It wasn’t that crime didn’t exist. I recall hearing of a body being found in a wooded vacant lot next to my primary school — a lot in which most of us regularly played hide-and-seek games during recess and lunch hours. I was in Grade Three, and for the remainder of that school year there were more than the usual reminders not to talk to strangers. The P.A.C. had the lot cleared as a precaution, but the murder was seen as an exception… an isolated event.

Approaching Vcr 2

As I returned to the mainland from Vancouver Island via ferry earlier this week, the setting sun bathed the city in a rosy glow. But no amount of ‘viewing through rose coloured glasses’ can eliminate the statistics that prove how much it has changed over the years. It is now an area of about 2.3 million inhabitants — the third most populated metropolitan area in Canada. While it ranks as one of the top places worldwide for livability, there are also more homicides — to date in 2013 34 of them in the metro Vancouver area — as well as organized crime and drug-related gang activities.

It’s a beautiful city, but high-density living in the twenty-first century has its drawbacks. Many Vancouverites lock their doors even when they are at home, accompany children to and from all their activities, and never go for walks alone in secluded areas, especially at night. Although people don’t live in fear, nevertheless suspicion and caution are frequent bywords of our time. “You can’t be too careful.”

This week I was passing through Vancouver on my way home. I no longer live in the city, but when I consider how much things have changed in half a century, I understand why people are drawn to historical novels, seeing them in an almost nostalgic light. There has always been crime in the world, but we tend to believe earlier generations enjoyed a simpler, safer lifestyle.

Which brings me to my writing application. You knew there would be one, right? My genre isn’t historical fiction, although I occasionally enjoy reading it. Whatever I read, I respect authors who thoroughly research the eras in which their stories take place and whose characters and setting feel authentic.

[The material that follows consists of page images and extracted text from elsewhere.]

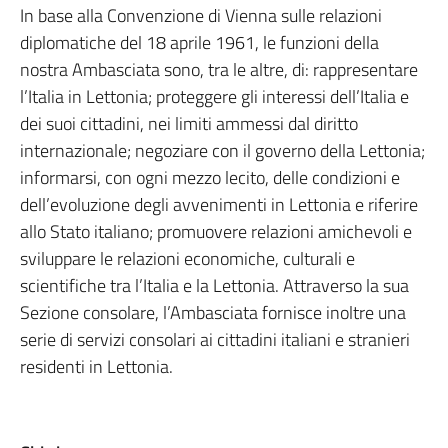
In base alla Convenzione di Vienna sulle relazioni
diplomatiche del 18 aprile 1961, le funzioni della
nostra Ambasciata sono, tra le altre, di: rappresentare
l’Italia in Lettonia; proteggere gli interessi dell’Italia e
dei suoi cittadini, nei limiti ammessi dal diritto
internazionale; negoziare con il governo della Lettonia;
informarsi, con ogni mezzo lecito, delle condizioni e
dell’evoluzione degli avvenimenti in Lettonia e riferire
allo Stato italiano; promuovere relazioni amichevoli e
sviluppare le relazioni economiche, culturali e
scientifiche tra l’Italia e la Lettonia. Attraverso la sua
Sezione consolare, l’Ambasciata fornisce inoltre una
serie di servizi consolari ai cittadini italiani e stranieri
residenti in Lettonia.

Unfortunately there are some who are writing contemporary fiction, only because it’s what they know. They might believe no research is necessary, but in my opinion contemporary fiction requires a broad knowledge of present-day lifestyles. For instance, with over fifty percent of Vancouver’s residents having a first language other than English, it is one of the most ethnically and linguistically diverse cities in Canada.  Even when our personal lives might be limited in experience and exposure, our characters may need thorough researching to be realistic in today’s society.

If we aren’t careful, writing “what we know” could tell our readers we’re lazy writers!

Do you read or write contemporary fiction? What keeps some stories from coming across as ‘ho-hum’?